◆ DESCRIPTION OF THE TASK
For the entries below, how many lines include the word "sessionid"? Give the figure and nothing more.

◆ PROVIDED RECORDS
____

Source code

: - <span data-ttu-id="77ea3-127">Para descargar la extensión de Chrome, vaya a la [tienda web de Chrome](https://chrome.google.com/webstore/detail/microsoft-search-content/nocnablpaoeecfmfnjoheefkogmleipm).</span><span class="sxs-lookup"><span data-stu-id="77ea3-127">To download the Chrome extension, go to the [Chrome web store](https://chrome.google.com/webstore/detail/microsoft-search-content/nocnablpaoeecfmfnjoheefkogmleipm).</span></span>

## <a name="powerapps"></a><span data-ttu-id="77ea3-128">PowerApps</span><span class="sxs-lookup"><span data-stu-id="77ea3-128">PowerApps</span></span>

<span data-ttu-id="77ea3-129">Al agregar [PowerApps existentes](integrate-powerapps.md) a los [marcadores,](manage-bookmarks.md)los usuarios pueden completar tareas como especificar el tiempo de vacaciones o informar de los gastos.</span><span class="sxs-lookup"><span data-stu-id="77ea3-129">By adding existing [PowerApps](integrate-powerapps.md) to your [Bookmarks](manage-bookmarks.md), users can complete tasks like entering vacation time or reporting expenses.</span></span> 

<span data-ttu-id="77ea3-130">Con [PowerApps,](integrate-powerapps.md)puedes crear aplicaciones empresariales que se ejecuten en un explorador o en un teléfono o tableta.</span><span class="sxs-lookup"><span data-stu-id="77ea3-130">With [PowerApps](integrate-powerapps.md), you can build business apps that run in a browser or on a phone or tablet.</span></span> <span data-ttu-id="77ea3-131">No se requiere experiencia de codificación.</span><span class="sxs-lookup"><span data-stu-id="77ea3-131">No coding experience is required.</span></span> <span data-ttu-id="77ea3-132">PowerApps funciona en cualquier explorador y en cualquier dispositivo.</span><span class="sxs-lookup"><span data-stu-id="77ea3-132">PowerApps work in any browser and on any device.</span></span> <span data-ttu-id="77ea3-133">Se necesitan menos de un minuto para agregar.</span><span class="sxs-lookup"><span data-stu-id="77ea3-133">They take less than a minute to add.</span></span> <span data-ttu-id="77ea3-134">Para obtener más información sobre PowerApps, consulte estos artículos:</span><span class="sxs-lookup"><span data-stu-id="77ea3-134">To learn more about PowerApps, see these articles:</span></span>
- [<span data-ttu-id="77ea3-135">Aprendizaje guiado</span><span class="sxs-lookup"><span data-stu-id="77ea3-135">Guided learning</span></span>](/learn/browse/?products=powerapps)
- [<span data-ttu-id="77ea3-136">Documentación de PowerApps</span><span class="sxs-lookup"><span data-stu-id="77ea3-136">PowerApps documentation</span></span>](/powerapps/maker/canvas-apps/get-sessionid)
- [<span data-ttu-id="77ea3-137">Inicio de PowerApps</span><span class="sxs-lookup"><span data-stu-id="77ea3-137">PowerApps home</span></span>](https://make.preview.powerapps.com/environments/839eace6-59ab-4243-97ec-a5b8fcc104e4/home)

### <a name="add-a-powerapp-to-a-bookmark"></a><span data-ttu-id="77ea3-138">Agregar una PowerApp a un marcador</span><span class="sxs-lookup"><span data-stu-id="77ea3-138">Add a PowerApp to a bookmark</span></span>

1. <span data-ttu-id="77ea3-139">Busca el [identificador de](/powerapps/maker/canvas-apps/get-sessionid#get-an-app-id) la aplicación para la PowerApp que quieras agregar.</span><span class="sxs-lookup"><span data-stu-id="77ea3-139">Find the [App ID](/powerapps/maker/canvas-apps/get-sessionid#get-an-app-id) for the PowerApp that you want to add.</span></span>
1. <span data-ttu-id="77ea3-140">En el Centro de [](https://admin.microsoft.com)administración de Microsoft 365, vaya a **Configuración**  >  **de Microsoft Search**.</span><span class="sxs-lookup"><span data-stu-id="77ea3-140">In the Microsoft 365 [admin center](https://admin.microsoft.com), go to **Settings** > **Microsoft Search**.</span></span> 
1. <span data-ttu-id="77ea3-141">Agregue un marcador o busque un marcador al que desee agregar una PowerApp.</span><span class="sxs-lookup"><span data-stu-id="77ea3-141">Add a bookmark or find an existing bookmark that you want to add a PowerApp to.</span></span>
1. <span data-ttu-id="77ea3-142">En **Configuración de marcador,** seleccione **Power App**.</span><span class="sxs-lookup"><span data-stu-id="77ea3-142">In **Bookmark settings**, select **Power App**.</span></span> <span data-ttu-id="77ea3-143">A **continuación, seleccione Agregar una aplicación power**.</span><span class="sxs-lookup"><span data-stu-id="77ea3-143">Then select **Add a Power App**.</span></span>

____

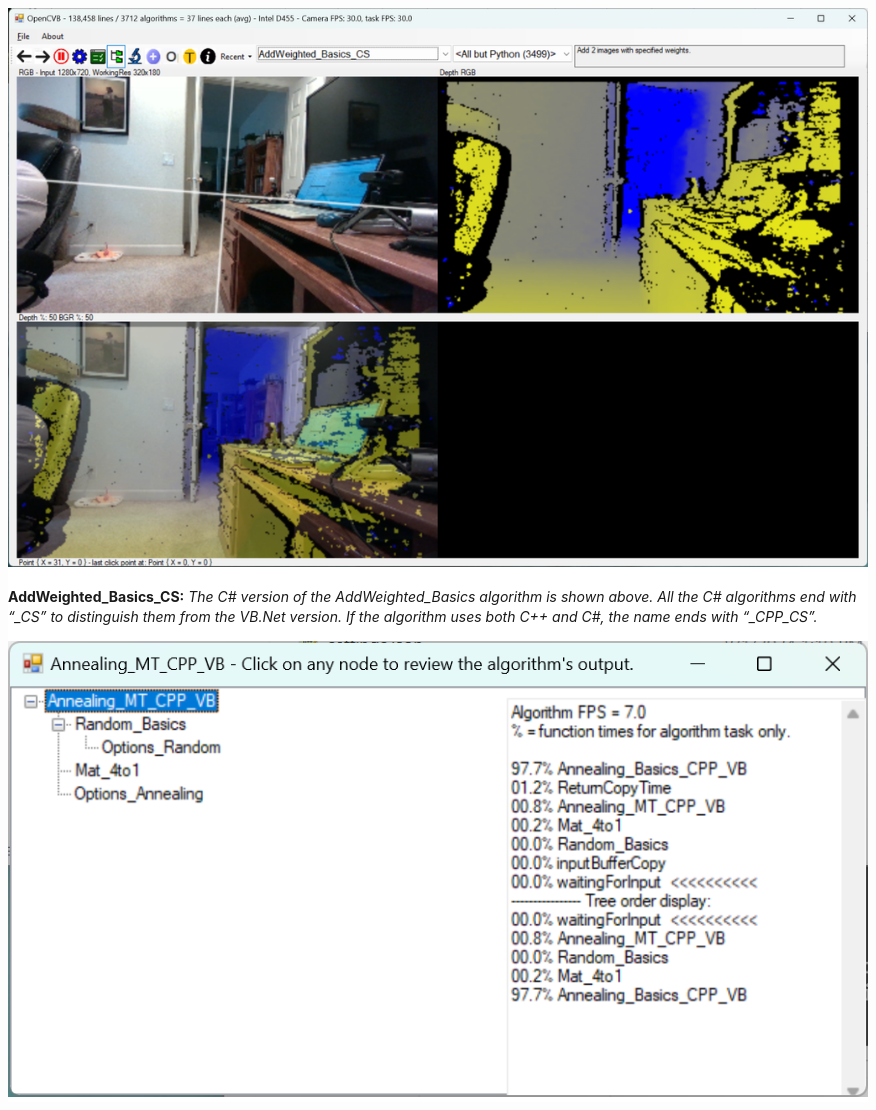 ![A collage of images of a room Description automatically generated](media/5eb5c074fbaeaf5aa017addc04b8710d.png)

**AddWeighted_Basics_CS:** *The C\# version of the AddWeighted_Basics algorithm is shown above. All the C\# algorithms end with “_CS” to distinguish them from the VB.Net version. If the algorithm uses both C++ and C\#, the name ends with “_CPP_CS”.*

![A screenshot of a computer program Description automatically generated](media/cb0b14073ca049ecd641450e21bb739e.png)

____

◆ TASK ANSWER
2